▸ **Work instructions**
[A] From the passage on system design, list the questions it gives as obvious design responsibilities.
[B] In the passage on system design, what UML term corresponds to a consumer of a service?
[C] Reproduce the stretch of the passage on system design from "As software and" through "the design scalable?" word for word.

▸ **Extract**

• • • •

As software and system architects, there are a lot of responsibilities that we end up having to shoulder during a design process. Many of these are obvious:

  • What is the function of the system/service to be designed?
  • How can we leverage existing systems or services?
  • Is the design scalable?

What is sometimes less obvious is that the considerations for design should include all consumers of the service.

Often when one considers the design of a system, it is from the perspective of the consumer that service is geared toward. After all, they are the reason for designing and building the service, right? The important thing to keep in mind is that they are not the only consumer (or, in UML parlance, “actor”). There will almost certainly be other users of the service although they may not use it in the same way as the consumers for whom the service is intended.

In the case of services and systems at Dyn, there are two fairly obvious actors:

  1. The customer: the folks who pay for the service. In the context of design, this actor could represent an individual interacting with our Web based UI or a piece of software interacting with our API or SMTP servers.
  2. The third party consumer: those that issue requests to us for DNS data or who receive an email.

However, there are a number of other actors that we need to consider with our systems. The better we can cater to all these actors, the less we will have to spend time supporting the system. Other actors that we try to consider include:

Support users

These are the great folks that help out our customers when any difficulties arise. As smart as they are, if we don’t design our system to give them what they need, they won’t be able to effectively do their job. Our development team interacts with the folks in Support on a regular basis and a portion of our job is to make their job as easy as possible.

• • • •

▸ **Data section**
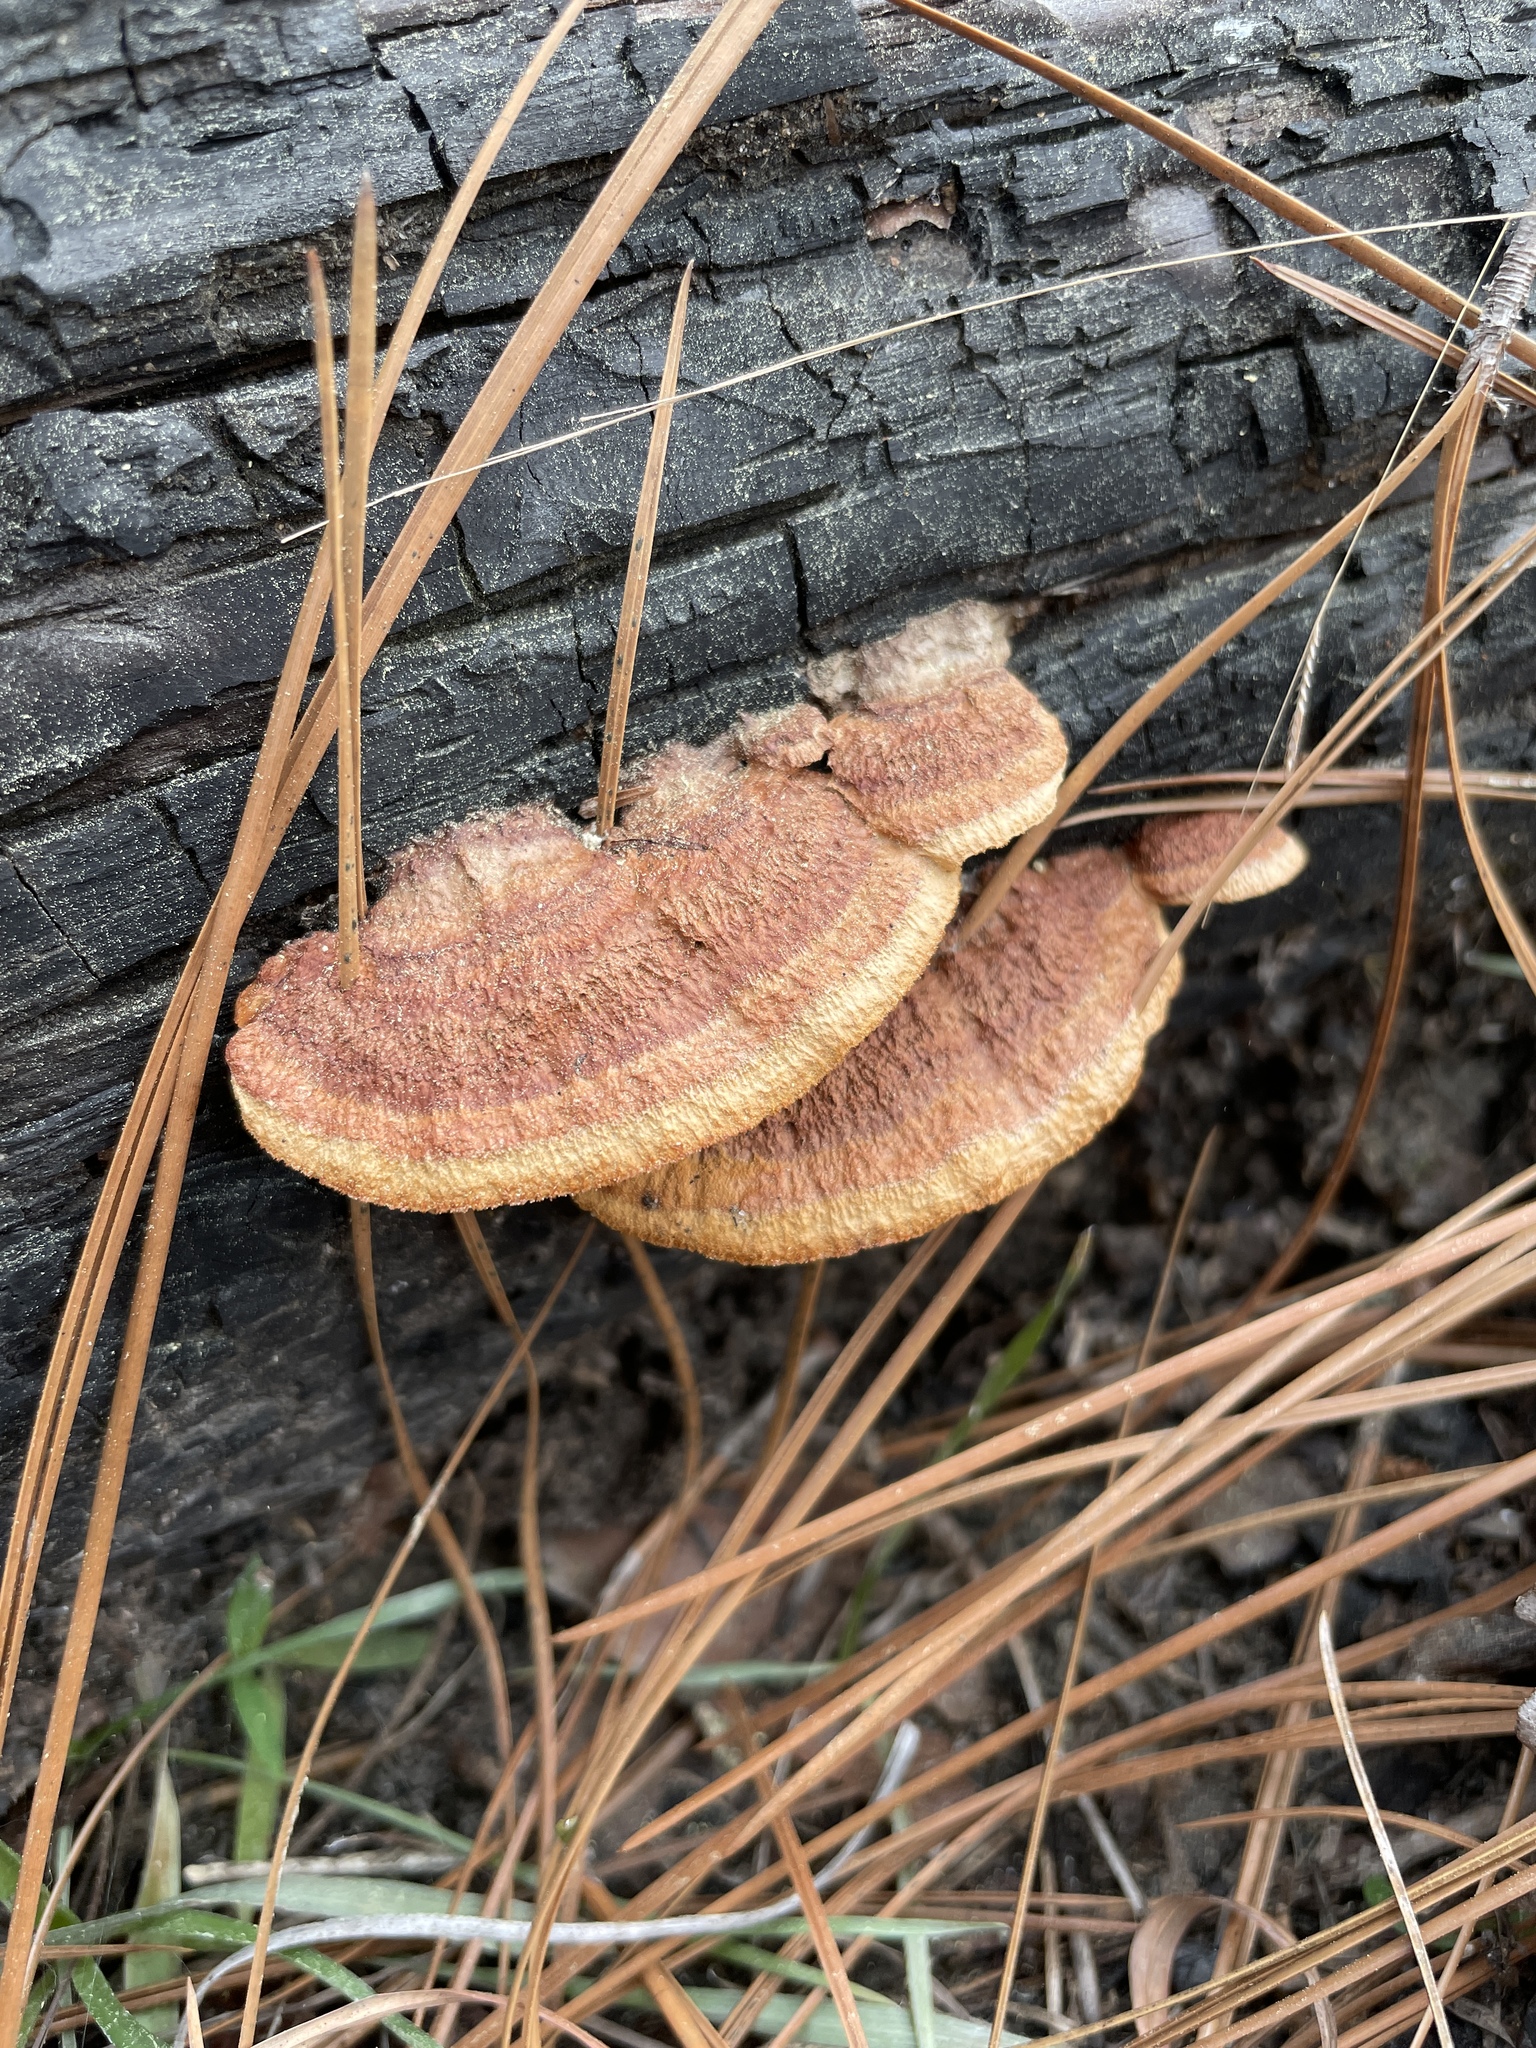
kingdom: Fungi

• • • •

▸ **Solutions by task**
[A]
- What is the function of the system/service to be designed?
- How can we leverage existing systems or services?
- Is the design scalable?

[B] "Actor."

[C]
As software and system architects, there are a lot of responsibilities that we end up having to shoulder during a design process. Many of these are obvious:

  • What is the function of the system/service to be designed?
  • How can we leverage existing systems or services?
  • Is the design scalable?